■ **Exercise details**
Could you copy each line of the listing below that has the word "with"?

■ **Material shown**
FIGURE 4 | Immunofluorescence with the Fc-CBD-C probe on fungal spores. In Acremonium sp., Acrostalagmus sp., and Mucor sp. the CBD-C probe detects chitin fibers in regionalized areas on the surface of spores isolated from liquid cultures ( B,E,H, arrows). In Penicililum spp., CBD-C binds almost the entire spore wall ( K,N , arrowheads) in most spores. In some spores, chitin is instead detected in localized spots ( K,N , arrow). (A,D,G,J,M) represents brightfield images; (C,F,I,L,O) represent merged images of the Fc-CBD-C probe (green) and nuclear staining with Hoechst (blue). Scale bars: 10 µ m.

--

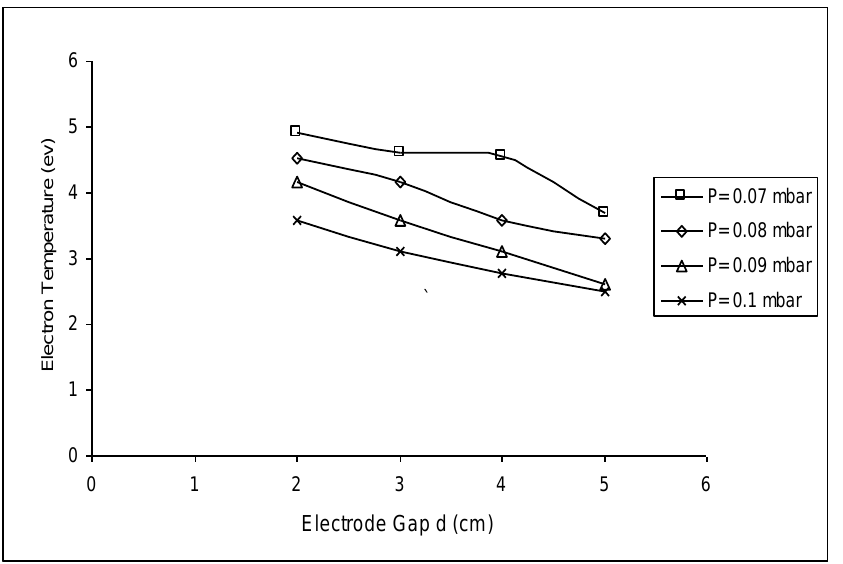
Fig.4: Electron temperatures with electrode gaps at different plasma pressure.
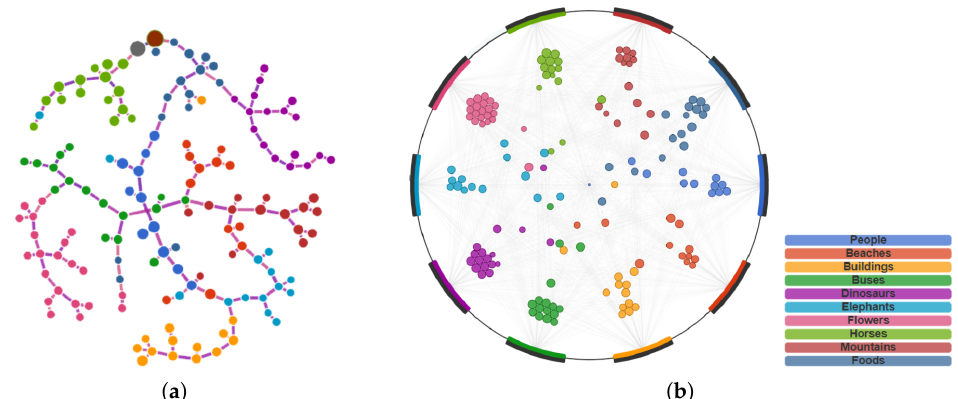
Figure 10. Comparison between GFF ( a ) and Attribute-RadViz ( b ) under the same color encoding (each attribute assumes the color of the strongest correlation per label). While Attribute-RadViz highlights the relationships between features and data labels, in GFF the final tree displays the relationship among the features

■ **Solution to this problem**
FIGURE 4 | Immunofluorescence with the Fc-CBD-C probe on fungal spores. In Acremonium sp., Acrostalagmus sp., and Mucor sp. the CBD-C probe detects chitin fibers in regionalized areas on the surface of spores isolated from liquid cultures ( B,E,H, arrows). In Penicililum spp., CBD-C binds almost the entire spore wall ( K,N , arrowheads) in most spores. In some spores, chitin is instead detected in localized spots ( K,N , arrow). (A,D,G,J,M) represents brightfield images; (C,F,I,L,O) represent merged images of the Fc-CBD-C probe (green) and nuclear staining with Hoechst (blue). Scale bars: 10 µ m.
Fig.4: Electron temperatures with electrode gaps at different plasma pressure.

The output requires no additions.